Darcy Spidle’s ongoing Chik White project is a prime example of an artist’s dedication to exploring their chosen instrument to the fullest possible extent. White’s preferred sound-maker is the Jaw Harp, and his discography so far – six albums and one compilation of highlights and unreleased material – records how it has gradually taken centre stage in his sonic investigations.

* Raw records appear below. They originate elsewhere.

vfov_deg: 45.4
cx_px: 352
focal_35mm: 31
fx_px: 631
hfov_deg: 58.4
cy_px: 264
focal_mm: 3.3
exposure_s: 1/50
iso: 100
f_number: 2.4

We first heard those distinctive springy notes on 2013’s ‘I Am Muck You Are The Wind‘, where they provided a quirky complement to tangles of brambly guitar improvisation. If the widening of texture that the harp provided was welcome, it wasn’t until the following year’s ‘Jaw Works & Behind A Dead Tree On The Shore‘ that the mesmeric impact of White’s twanging became apparent. Set against a beguiling backdrop of wind and waves – White often records his harp jams in the open air near his Novia Scotia home – ‘Jaw Works…’ mixed the screwface intensity of Aphex Twin’s ‘Didgeridoo’ with the zen tranquillity of an Instagram yoga guru to create exquisitely cosmic wobbles. The naturalism peaked with the majestic ‘Raft Recordings From Economy‘, which depicted his voyages into Canada’s Bay of Fundy on a driftwood raft. Recordings made on this pilgrimage mixed White’s jaw-jawing improvisations with clunks and scrapes from various bits of debris, not to mention the raft itself, making for a rich and surreal sonic odyssey.

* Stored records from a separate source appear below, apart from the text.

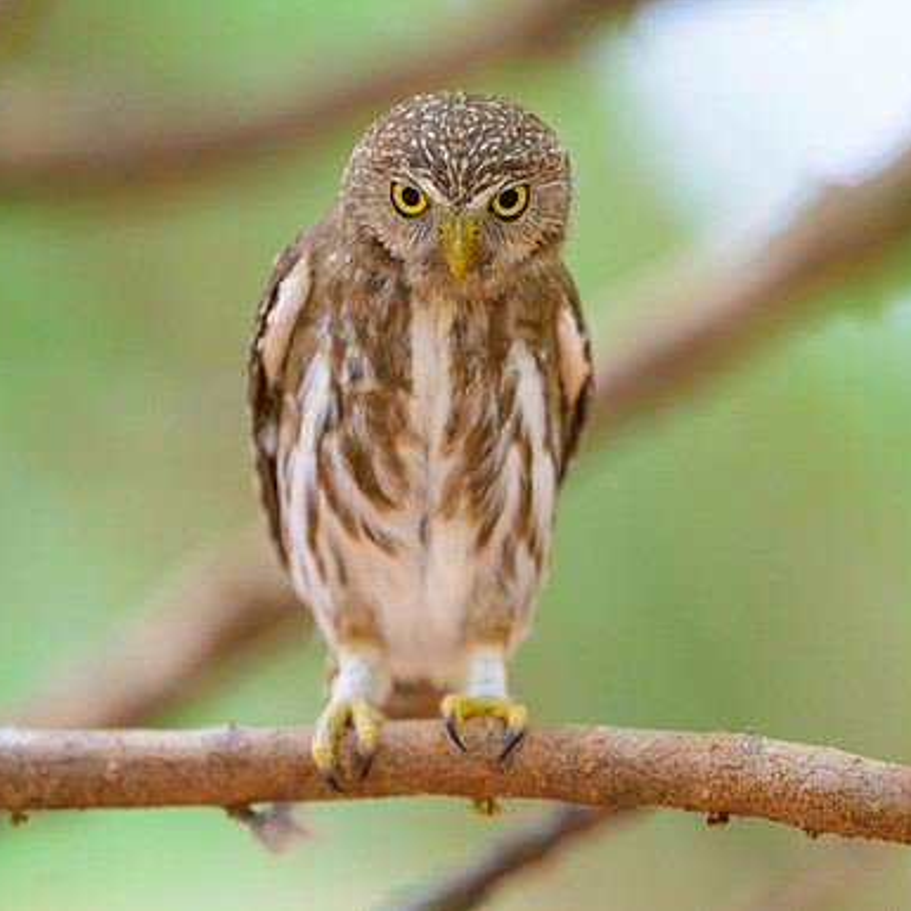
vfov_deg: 3.0
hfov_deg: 3.0
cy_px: 501
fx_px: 17329
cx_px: 567
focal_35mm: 582
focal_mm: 400
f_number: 2.8
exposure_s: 1/1250
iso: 2000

Recorded, as the title suggests, on a 2017 tour of Canada, ‘Their Faces Closed (live)’ lacks the environmental textures of those earlier works (although it does feature a coda ‘Chezzacook mud tape’, taken from a cassette of ocean recordings that Spidle had buried in a salt flat). But it makes up for it with a hypnotic intensity. The focus that White brings to his live performances is evident from opener ‘Poking Needle’. If the vortex of swirling bongs, slurps and grunts that he sprays out don’t convince you that something weird and wonderful is happening, the astonished delight of the audience after he comes to a lurching halt surely must do. Vocal additions have been a feature of White’s technique since last year’s ‘Soft Shapes‘, proving extra melodic and harmonic layers that extend the already disorientating resonances, and they’re in full disconcerting effect on most of the cuts here. A track like ‘Golden Mind’, for example, with its subdued palette of huffing, squidgy growls, works as a masterclass in the fleshy apparatus required to operate the harp, as well as a bravura display of oral histrionics. Even in a relatively pure piece such as ‘Pataphysical Solution’, White can’t help foregrounding a stream of tubercular exhalations that dance around the taut, wiry vibrations like a delighted bear feasting on honeycomb while a cloud of bees mount an ineffectual defence of their life’s work. Buzz buzz. Snuffle. Burp.